In the instant case, Husband signed the deed on April 2, 1996, and it was sent to Wife’s attorney on April 6, 1996. The “Dismissal With Prejudice” was signed by Husband on April 11, 1996, but was never delivered to Wife’s attorney or filed with the court. Husband’s attorney admitted in his testimony that he did not believe that there was an agreement as of April 12, 1996 when he wrote Wife’s attorney asking if Wife was going to sign the deed. In fact, Husband’s attorney testified that he did not believe a settlement agreement was reached until April 16, 1996 when he had a discussion with Wife’s attorney about the payment of insurance premiums. Therefore, when the deed was signed and forwarded to Wife’s attorney, *317and when the dismissal of the action was signed, there was no settlement agreement in place. At most, Husband’s attorney was in hopes that one could be developed. Since no agreement had been reached when the deed was signed and delivered, or when the dismissal was signed, those acts could not have been done in reliance on the settlement agreement, as it did not then exist. It is' clear that the two acts found by the trial court to have been committed in reliance on the agreement were nothing more than attempts to induce such an agreement.

Furthermore, in applying the exception to the bar of the Statute of Frauds, it is also required that, as a result of the acts, the positions of the parties were so changed that to permit the other party to rely on the Statute of Frauds would result in a grossly unjust and deep-seated wrong, constituting fraud. Pointer v. Ward, 429 S.W.2d at 273. The personal representative has not demonstrated how there was such a change of positions here. The dissolution action was not dismissed with prejudice. (See Sappington, 821 S.W.2d at 904, where the court found that actual dismissal of a suit with prejudice was a material change of position in reliance on an agreement so that gross injustice could be avoided only by enforcement of the agreement.) The deed, although never signed by Wife, was obviously signed by Husband knowing, or at least believing, that his death was near. It would have conveyed the condominium property to the persons Husband apparently wanted to own it after his death, as opposed to Wife who, upon his death, would be the surviving tenant by the entirety. Under these circumstances, it is difficult to fathom how the delivery of the deed, by which Husband was attempting to achieve his desires, materially changed his position so that failure to order it signed by Wife would result in a gross injustice or fraud.

We hold that the trial court’s judgment was not supported by substantial evidence and constituted an erroneous application of the law. The judgment is, therefore, reversed. Because of this result, we need not review Wife’s other two points on appeal.

MONTGOMERY, J., and SHRUM, P.J., concur.

. The checks for the insurance premiums which came into the possession of Husband’s attorney were written by one or more of Husband’s children. According to the testimony of Husband’s attorney, these checks were not in his possession prior to Husband's death.

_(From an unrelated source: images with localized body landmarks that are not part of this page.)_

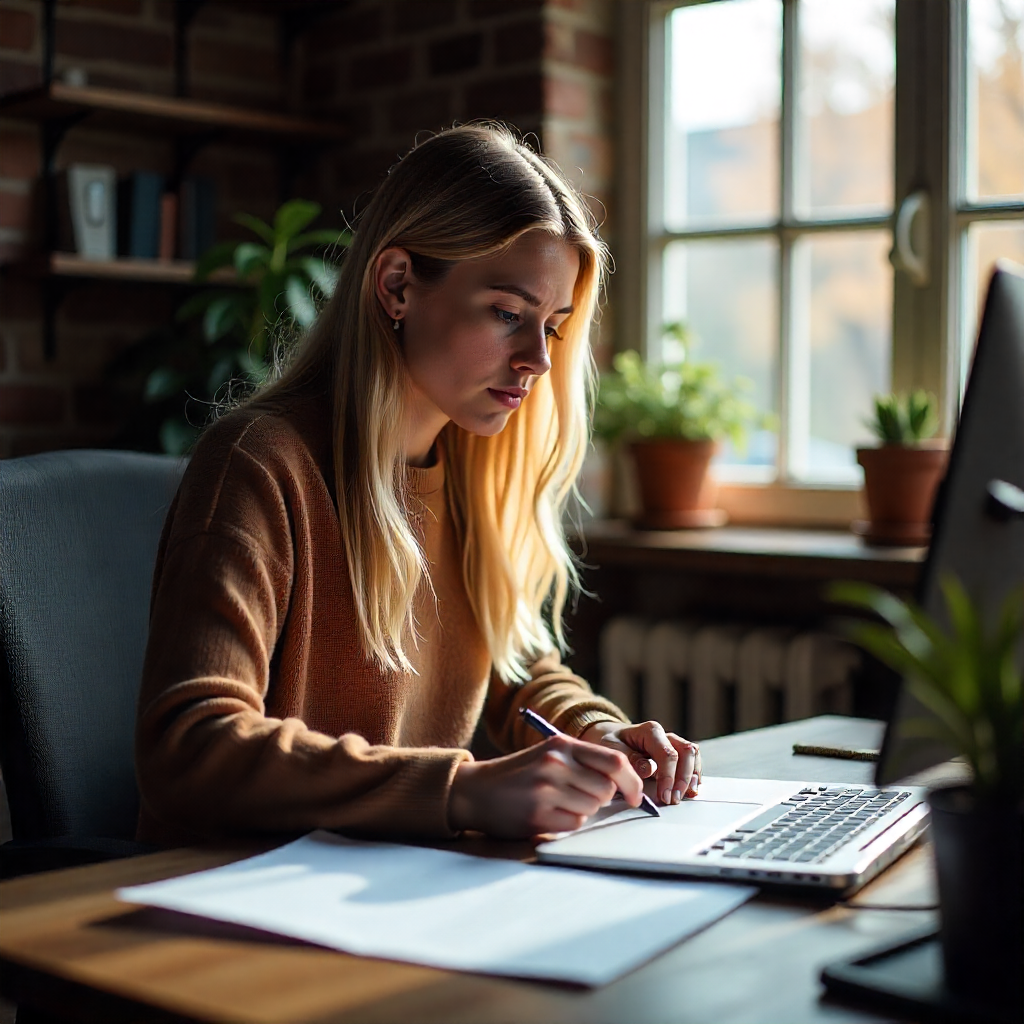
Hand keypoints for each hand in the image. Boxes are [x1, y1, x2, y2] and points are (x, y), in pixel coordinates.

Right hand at [447, 735, 643, 837]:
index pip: (615, 761)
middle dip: (602, 799)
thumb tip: (624, 787)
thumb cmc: (518, 775)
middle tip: (581, 798)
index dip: (632, 782)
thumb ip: (582, 764)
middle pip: (606, 789)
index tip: (636, 796)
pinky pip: (575, 825)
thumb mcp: (549, 756)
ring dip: (584, 811)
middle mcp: (555, 763)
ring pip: (592, 808)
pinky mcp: (538, 815)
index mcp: (561, 745)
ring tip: (559, 804)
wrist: (475, 790)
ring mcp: (546, 789)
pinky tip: (549, 815)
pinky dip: (568, 824)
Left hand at [579, 720, 701, 805]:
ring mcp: (672, 743)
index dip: (668, 777)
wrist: (609, 737)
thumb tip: (649, 771)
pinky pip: (692, 760)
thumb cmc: (610, 743)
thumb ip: (630, 759)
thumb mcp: (612, 748)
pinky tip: (691, 790)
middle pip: (686, 752)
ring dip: (692, 776)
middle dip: (683, 778)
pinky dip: (694, 774)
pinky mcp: (675, 754)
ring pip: (692, 754)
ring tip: (688, 796)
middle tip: (674, 800)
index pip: (667, 754)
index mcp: (650, 731)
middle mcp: (665, 735)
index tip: (664, 797)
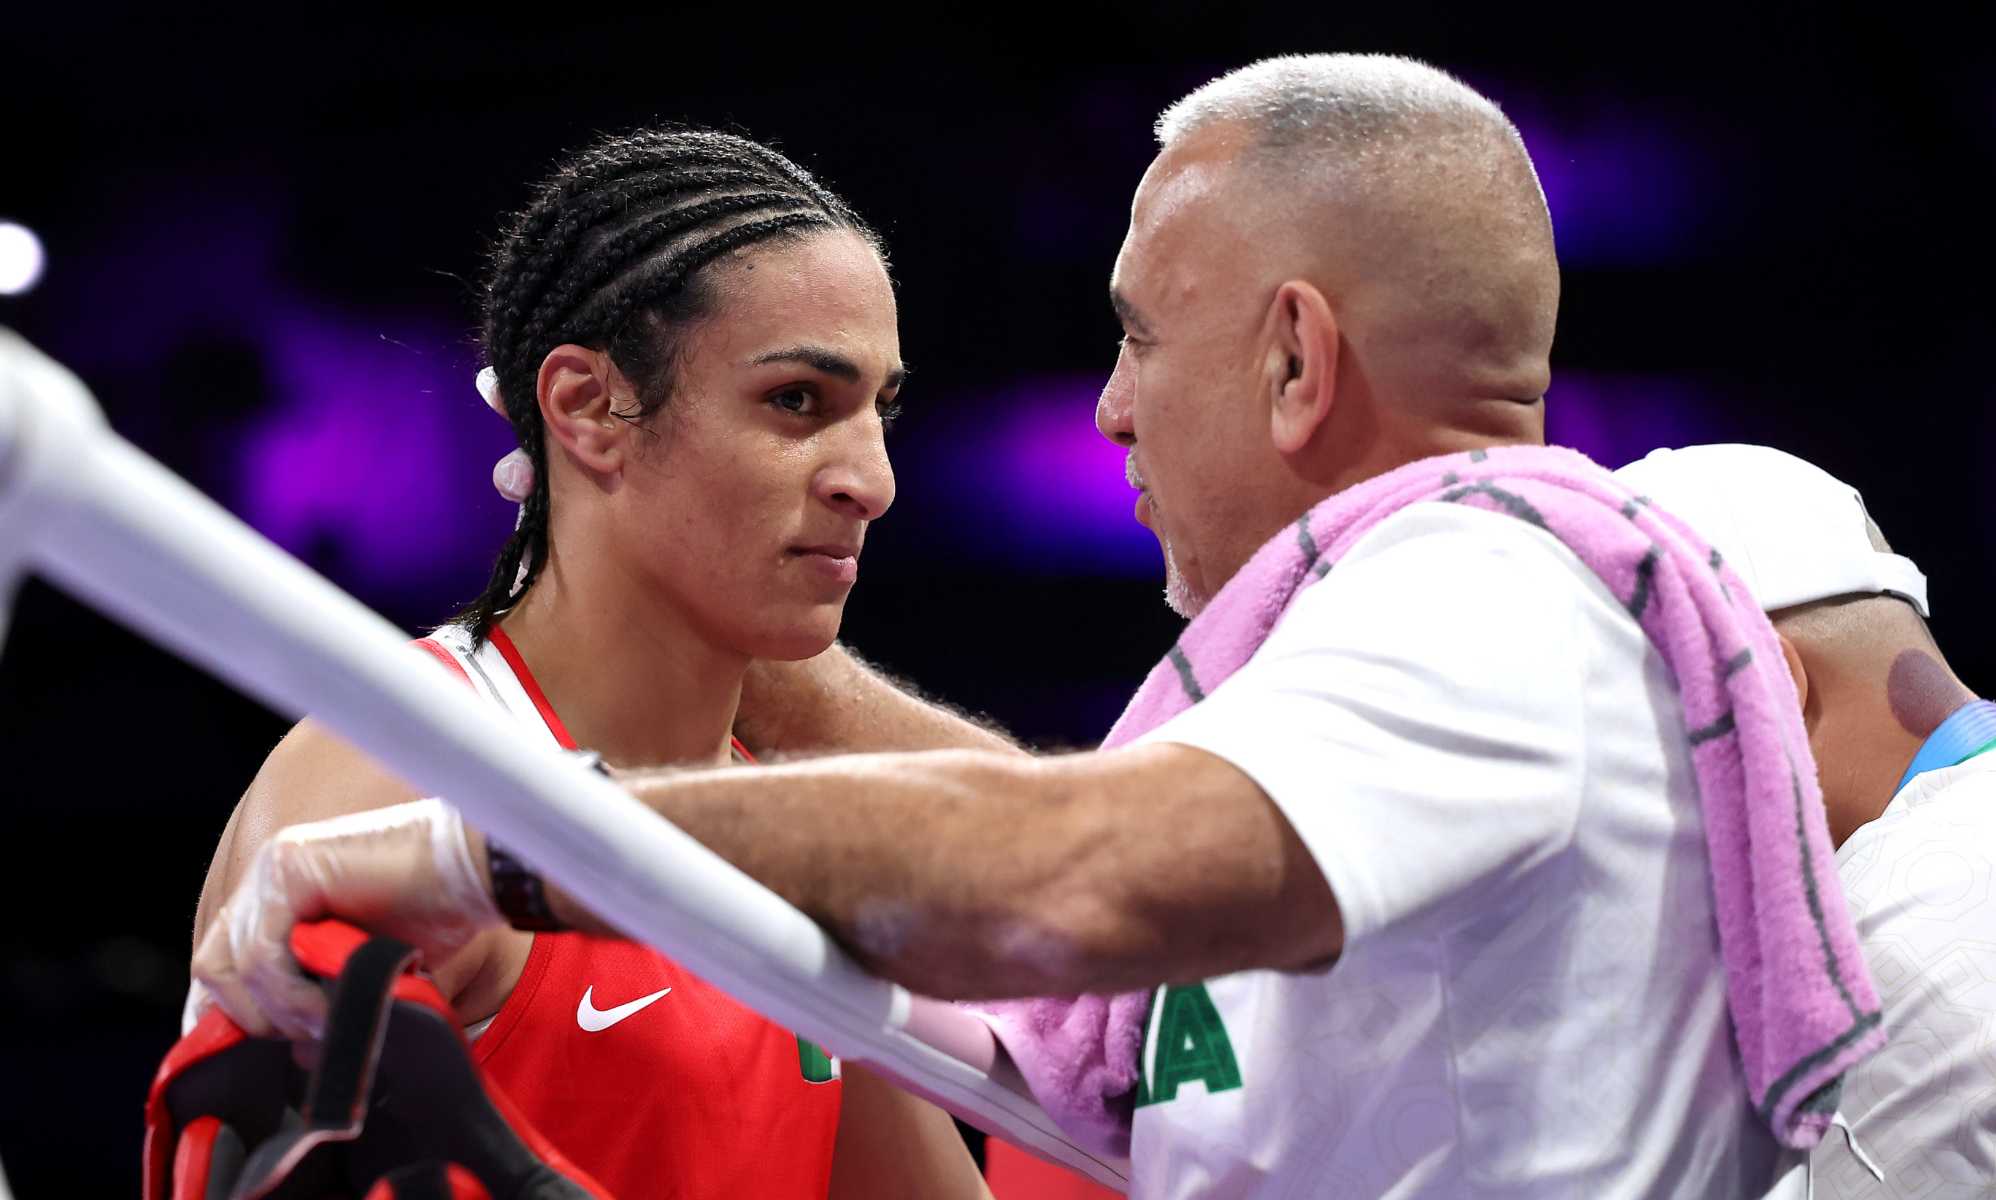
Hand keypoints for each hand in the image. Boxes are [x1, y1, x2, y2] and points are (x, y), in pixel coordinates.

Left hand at [190, 799, 501, 1039]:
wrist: (480, 869)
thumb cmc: (439, 914)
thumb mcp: (367, 971)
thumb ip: (324, 1003)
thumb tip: (298, 1056)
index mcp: (281, 893)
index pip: (222, 963)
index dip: (235, 1013)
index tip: (267, 1050)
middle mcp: (268, 876)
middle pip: (215, 968)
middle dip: (259, 1018)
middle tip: (313, 1036)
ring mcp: (275, 867)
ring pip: (235, 965)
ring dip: (281, 1010)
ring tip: (330, 1022)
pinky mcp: (291, 867)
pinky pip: (263, 952)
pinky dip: (291, 992)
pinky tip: (331, 1003)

. Husband's attorney testified that Husband’s children came to his office shortly after his death on April 17, 1996, and he instructed them to go to the insurance agency and pay the premiums on the car and condominium. They attempted to do so, but the insurance agency refused the payments because Husband was then deceased and the policies were in his name.

. No issue is raised about whether this is a “discovery of assets” case, or whether the personal representative, in that capacity, can properly file this action.